Un gameplay « magique » et un monde magnifique… mais inégal
Le gameplay de Forspoken est centré sur la magie et le mouvement. Frey peut manipuler divers éléments pour combattre ses ennemis, et le jeu propose une panoplie de sorts spectaculaires. Le système de combat est fluide, rapide, et permet des enchaînements créatifs, offrant une grande liberté d’action.
L’un des aspects les plus marquants est le parkour magique, qui permet à Frey de se déplacer à grande vitesse à travers les vastes paysages d’Athia. Les sensations de vitesse et de fluidité sont grisantes, et le design du monde semble taillé pour exploiter pleinement cette capacité. Pourtant, cette même mécanique peut parfois manquer de précision, notamment dans les environnements plus complexes où le contrôle de Frey devient un défi.
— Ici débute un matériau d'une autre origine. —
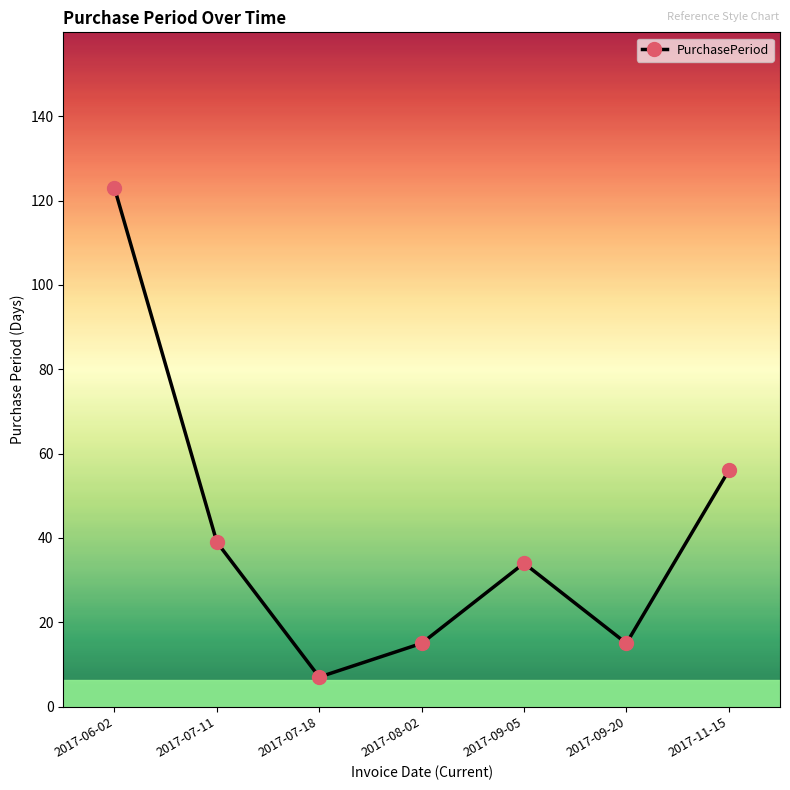

How many points are higher than both their immediate neighbors (excluding endpoints)?

1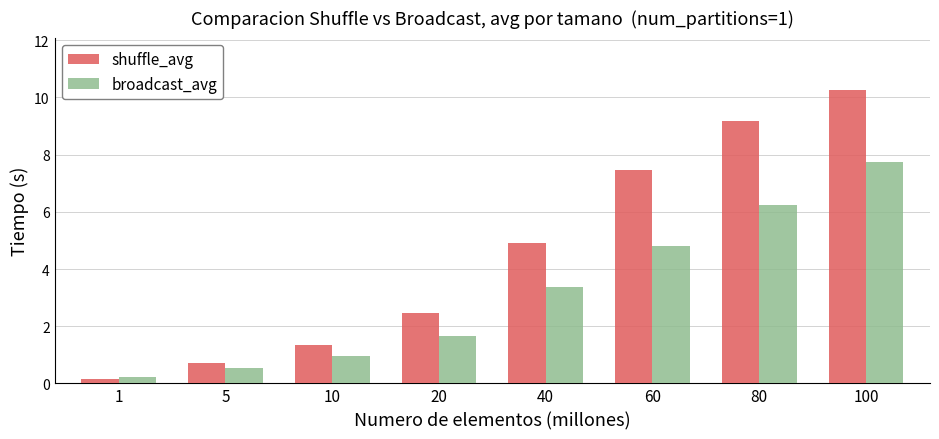

What is the difference between the highest and lowest values at 10?

0.4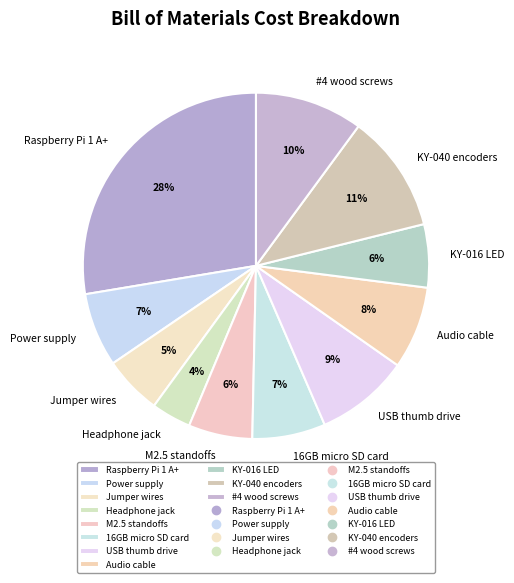

Which slice is the smallest?

Headphone jack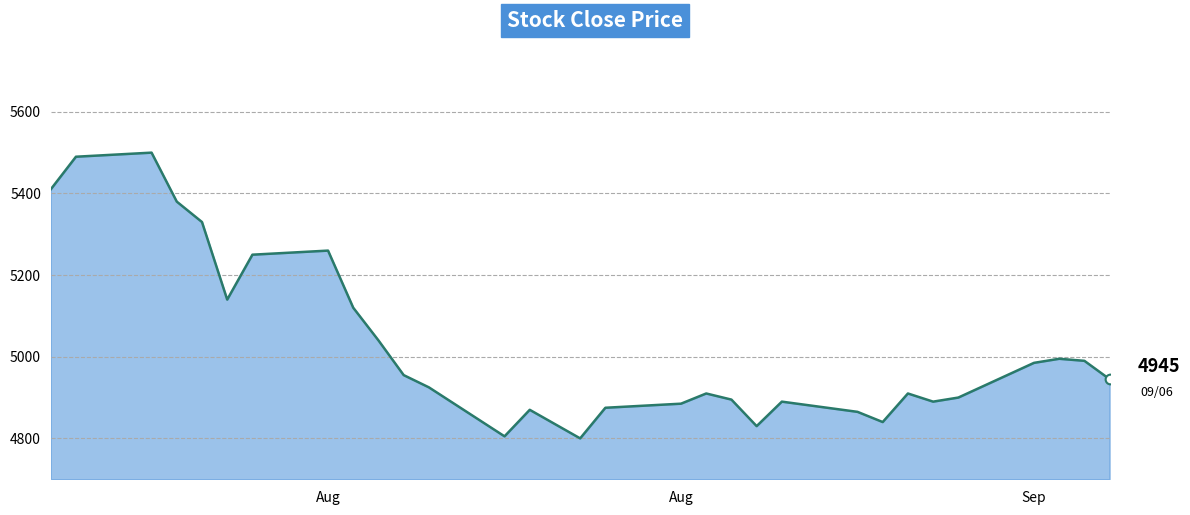

Does the chart have visible grid lines?

Yes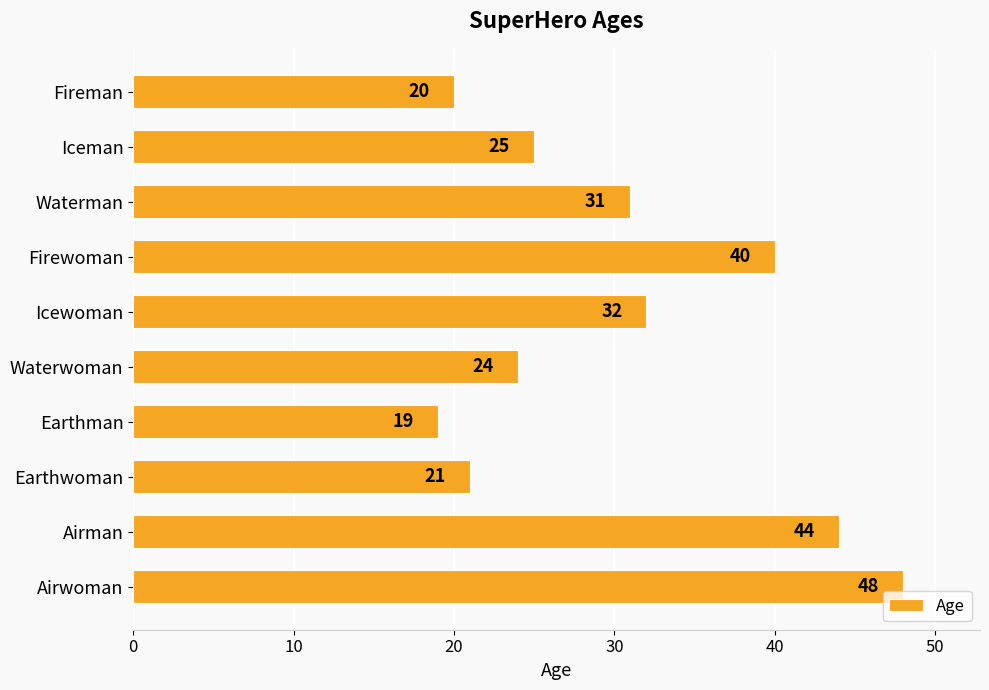

What is the label of the 5th bar from the top?

Icewoman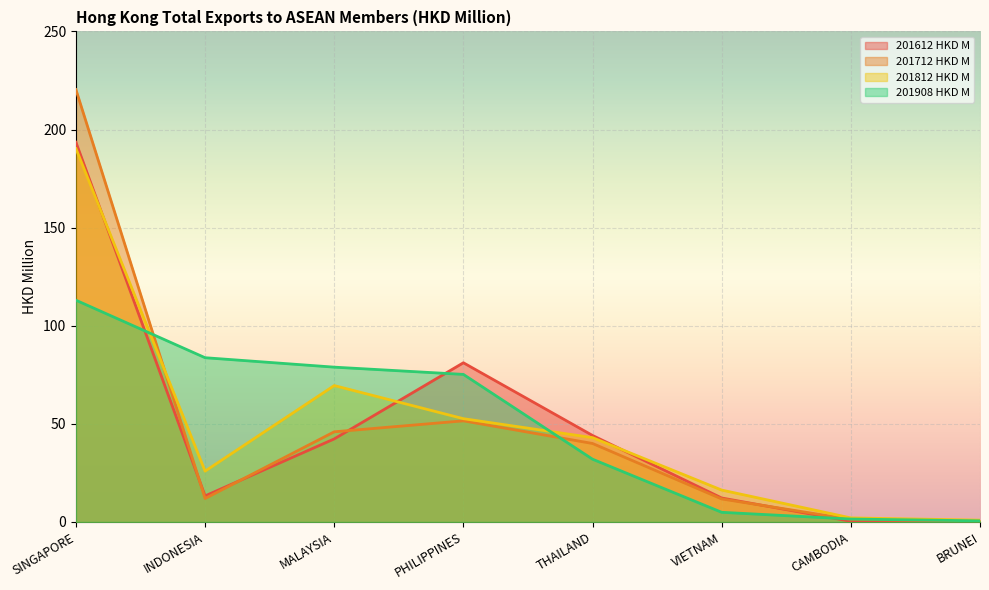

At which label is 201712 HKD M closest to 110?

PHILIPPINES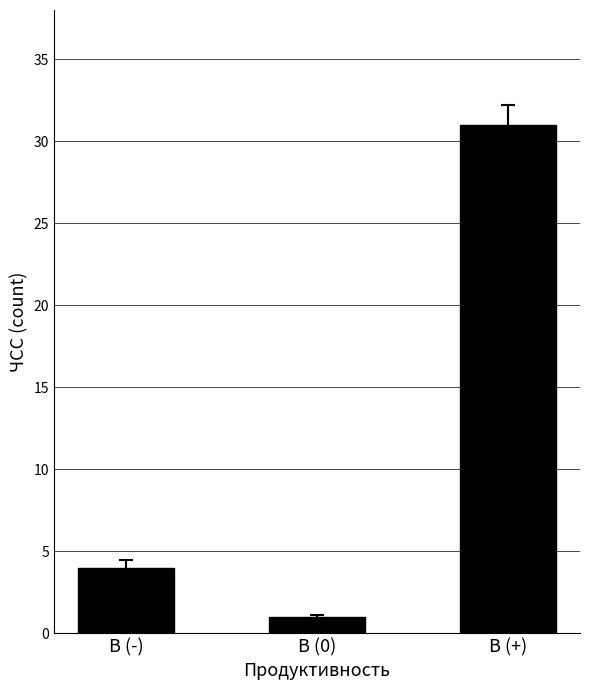

List the labels in order of value, smallest first.

B (0), B (-), B (+)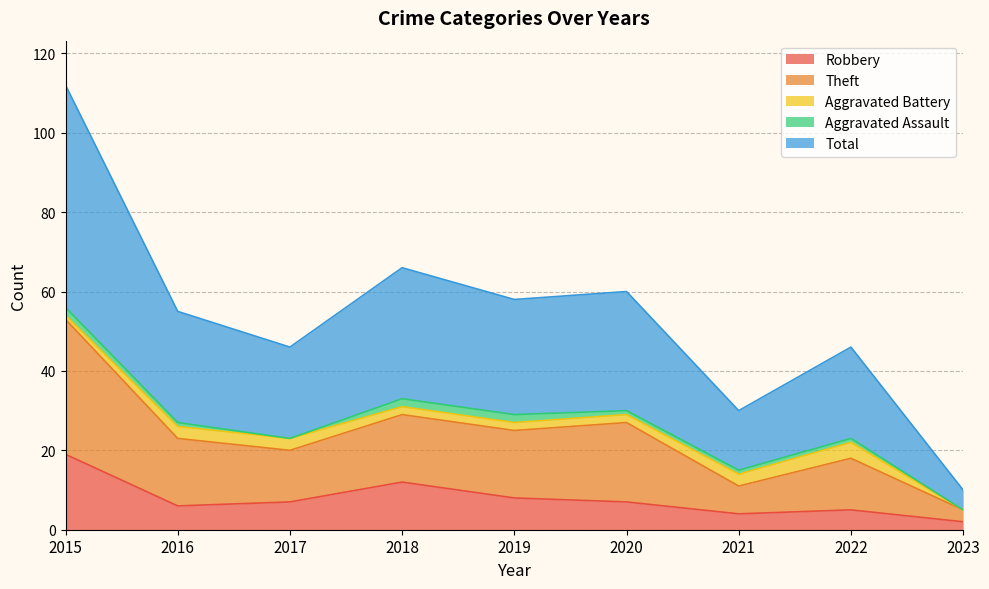

At which category is the sum across all series the highest?

2015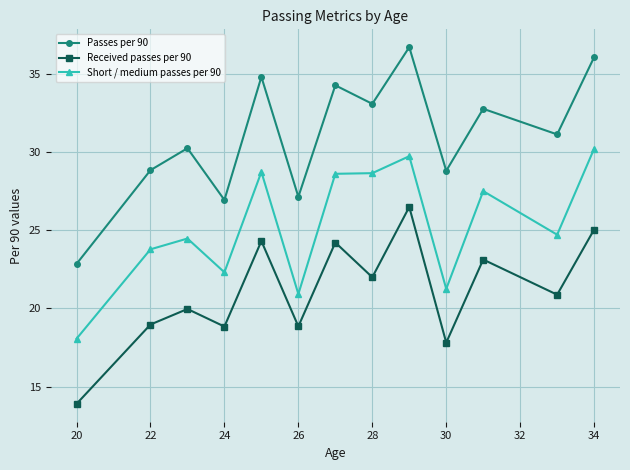

Which series has the largest total across all categories?

Passes per 90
Malheureusement, si le monde d’Athia impressionne visuellement, il souffre aussi de problèmes de conception. La carte est vaste, mais elle est malheureusement trop souvent vide, avec des quêtes secondaires qui manquent de variété et des zones qui, malgré leur beauté, manquent d’interactions intéressantes. Le monde, bien qu’immense, manque souvent de vie, ce qui peut rendre l’exploration moins captivante sur le long terme.
Un scénario en demi-teinte
L’histoire de Forspoken est une aventure épique, mais elle est desservie par un rythme inégal et des dialogues qui ne font pas toujours mouche. Frey est un personnage complexe, avec une personnalité bien définie, mais sa manière de s’exprimer, souvent très contemporaine, peut parfois détonner dans l’univers fantastique d’Athia, voire même agacer à certains moments un peu trop méta dans lesquels elle peut être à la limite de la tête à claque.
Technique et esthétique : des hauts et des bas
D’un point de vue technique, Forspoken est à la fois impressionnant et frustrant. Sur PlayStation 5 comme sur PC, le jeu exploite pleinement le matériel pour offrir des effets visuels spectaculaires et une fluidité satisfaisante, accrochant les 60fps. Les sorts magiques sont magnifiquement animés, et le monde bénéficie d’un niveau de détail élevé.
En ce qui concerne l’audio, la bande-son, composée par Bear McCreary et Garry Schyman, offre une atmosphère sonore immersive et épique qui colle parfaitement à l’univers. Cependant, les dialogues souffrent parfois d’une synchronisation labiale imparfaite, et certains effets sonores manquent de punch, ce qui peut atténuer l’impact de certaines actions.